[RECORDS PROVIDED Boundary: Start]

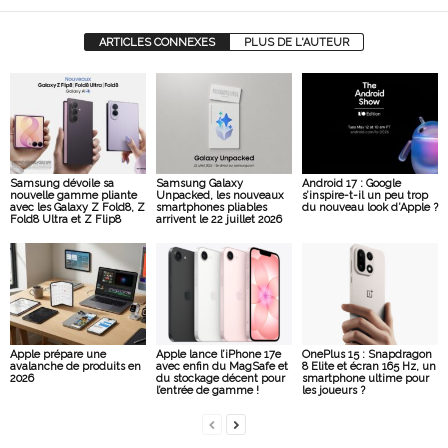
ARTICLES CONNEXES
PLUS DE L'AUTEUR
Samsung dévoile sa
Samsung Galaxy
Android 17 : Google
nouvelle gamme pliante
Unpacked, les nouveaux
s’inspire-t-il un peu trop
avec les Galaxy Z Fold8, Z
smartphones pliables
du nouveau look d’Apple ?
Fold8 Ultra et Z Flip8
arrivent le 22 juillet 2026
Apple prépare une
Apple lance l’iPhone 17e
OnePlus 15 : Snapdragon
avalanche de produits en
avec enfin du MagSafe et
8 Elite et écran 165 Hz, un
2026
du stockage décent pour
smartphone ultime pour
l’entrée de gamme !
les joueurs ?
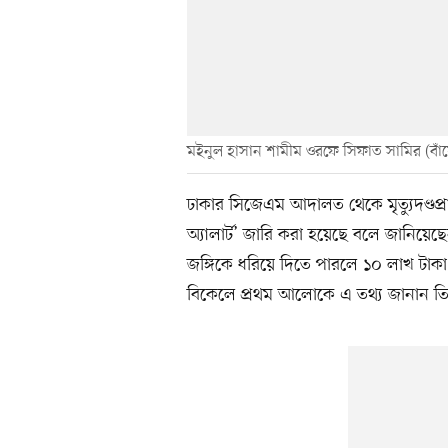
মইনুল হাসান শামীম ওরফে সিফাত সামির (বাঁ
ঢাকার সিজেএম আদালত থেকে মৃত্যুদণ্ডপ্র
অ্যালার্ট’ জারি করা হয়েছে বলে জানিয়েছেন স
জঙ্গিকে ধরিয়ে দিতে পারলে ১০ লাখ টাক
বিকেলে প্রথম আলোকে এ তথ্য জানান তি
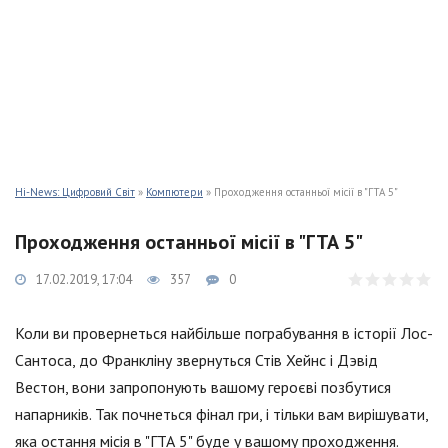
Hi-News: Цифровий Світ
»
Компютери
» Проходження останньої місії в "ГТА 5"
Проходження останньої місії в "ГТА 5"
17.02.2019, 17:04
357
0
Коли ви провернеться найбільше пограбування в історії Лос-
Сантоса, до Франкліну звернуться Стів Хейнс і Дэвід
Вестон, вони запропонують вашому героєві позбутися
напарників. Так почнеться фінал гри, і тільки вам вирішувати,
яка остання місія в "ГТА 5" буде у вашому проходження.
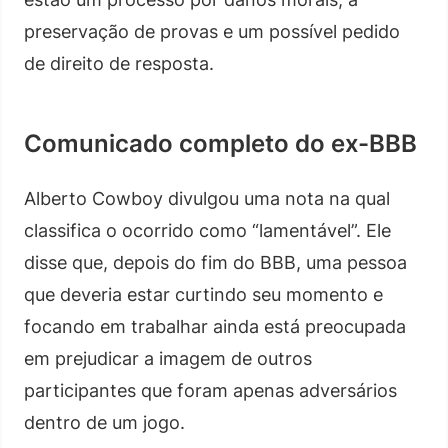
preservação de provas e um possível pedido
de direito de resposta.
Comunicado completo do ex-BBB
Alberto Cowboy divulgou uma nota na qual
classifica o ocorrido como “lamentável”. Ele
disse que, depois do fim do BBB, uma pessoa
que deveria estar curtindo seu momento e
focando em trabalhar ainda está preocupada
em prejudicar a imagem de outros
participantes que foram apenas adversários
dentro de um jogo.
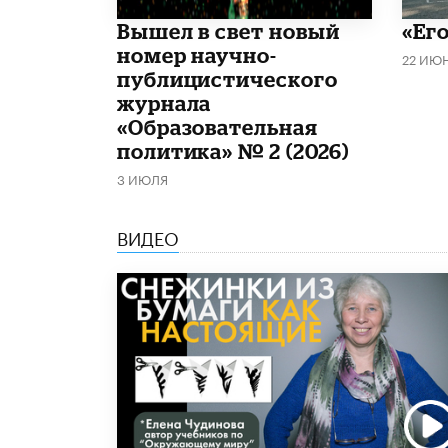
Вышел в свет новый
«Его
номер научно-
22 ИЮ
публицистического
журнала
«Образовательная
политика» № 2 (2026)
3 ИЮЛЯ
ВИДЕО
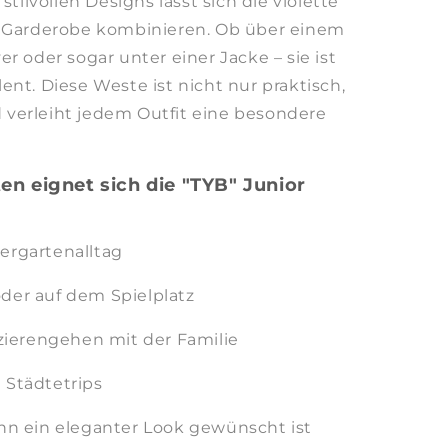
stilvollen Designs lässt sich die violette
r Garderobe kombinieren. Ob über einem
r oder sogar unter einer Jacke – sie ist
nt. Diese Weste ist nicht nur praktisch,
verleiht jedem Outfit eine besondere
en eignet sich die "TYB" Junior
ergartenalltag
der auf dem Spielplatz
ierengehen mit der Familie
 Städtetrips
enn ein eleganter Look gewünscht ist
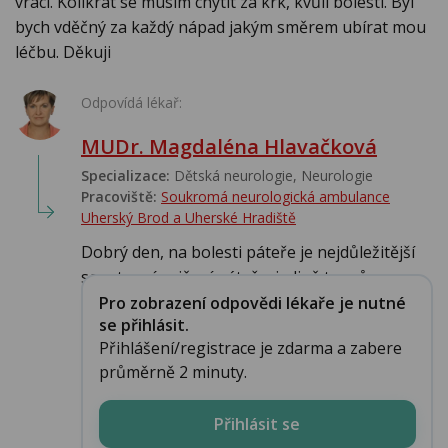
vrací. Kolikrát se musím chytit za krk, kvůli bolesti. Byl
bych vděčný za každý nápad jakým směrem ubírat mou
léčbu. Děkuji
Odpovídá lékař:
MUDr. Magdaléna Hlavačková
Specializace:
Dětská neurologie, Neurologie
Pracoviště:
Soukromá neurologická ambulance
Uherský Brod a Uherské Hradiště
Dobrý den, na bolesti páteře je nejdůležitější
soustavné cvičení páteře, jedině to mů...
Pro zobrazení odpovědi lékaře je nutné
se přihlásit.
Přihlášení/registrace je zdarma a zabere
průměrně 2 minuty.
Přihlásit se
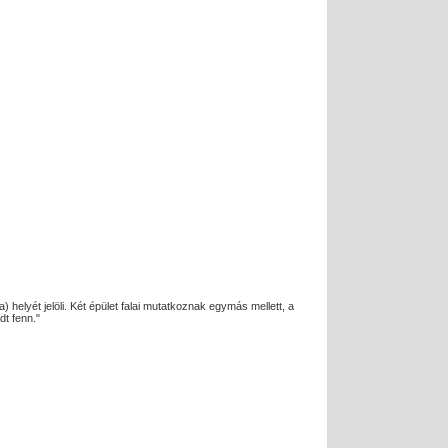
 helyét jelöli. Két épület falai mutatkoznak egymás mellett, a
dt fenn."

[RECORDS PROVIDED Boundary: End]

Reproduce the lines above, starting from the first one and ending with the line that contains "enn ein eleganter Look gewünscht ist". Leave the pictures out.

ANSWER TO THIS TASK:
ARTICLES CONNEXES
PLUS DE L'AUTEUR
Samsung dévoile sa
Samsung Galaxy
Android 17 : Google
nouvelle gamme pliante
Unpacked, les nouveaux
s’inspire-t-il un peu trop
avec les Galaxy Z Fold8, Z
smartphones pliables
du nouveau look d’Apple ?
Fold8 Ultra et Z Flip8
arrivent le 22 juillet 2026
Apple prépare une
Apple lance l’iPhone 17e
OnePlus 15 : Snapdragon
avalanche de produits en
avec enfin du MagSafe et
8 Elite et écran 165 Hz, un
2026
du stockage décent pour
smartphone ultime pour
l’entrée de gamme !
les joueurs ?
মইনুল হাসান শামীম ওরফে সিফাত সামির (বাঁ
ঢাকার সিজেএম আদালত থেকে মৃত্যুদণ্ডপ্র
অ্যালার্ট’ জারি করা হয়েছে বলে জানিয়েছেন স
জঙ্গিকে ধরিয়ে দিতে পারলে ১০ লাখ টাক
বিকেলে প্রথম আলোকে এ তথ্য জানান তি
Hi-News: Цифровий Світ
»
Компютери
» Проходження останньої місії в "ГТА 5"
Проходження останньої місії в "ГТА 5"
17.02.2019, 17:04
357
0
Коли ви провернеться найбільше пограбування в історії Лос-
Сантоса, до Франкліну звернуться Стів Хейнс і Дэвід
Вестон, вони запропонують вашому героєві позбутися
напарників. Так почнеться фінал гри, і тільки вам вирішувати,
яка остання місія в "ГТА 5" буде у вашому проходження.
preservação de provas e um possível pedido
de direito de resposta.
Comunicado completo do ex-BBB
Alberto Cowboy divulgou uma nota na qual
classifica o ocorrido como “lamentável”. Ele
disse que, depois do fim do BBB, uma pessoa
que deveria estar curtindo seu momento e
focando em trabalhar ainda está preocupada
em prejudicar a imagem de outros
participantes que foram apenas adversários
dentro de um jogo.
Вышел в свет новый
«Его
номер научно-
22 ИЮ
публицистического
журнала
«Образовательная
политика» № 2 (2026)
3 ИЮЛЯ
ВИДЕО
stilvollen Designs lässt sich die violette
r Garderobe kombinieren. Ob über einem
r oder sogar unter einer Jacke – sie ist
nt. Diese Weste ist nicht nur praktisch,
verleiht jedem Outfit eine besondere
en eignet sich die "TYB" Junior
ergartenalltag
der auf dem Spielplatz
ierengehen mit der Familie
 Städtetrips
enn ein eleganter Look gewünscht ist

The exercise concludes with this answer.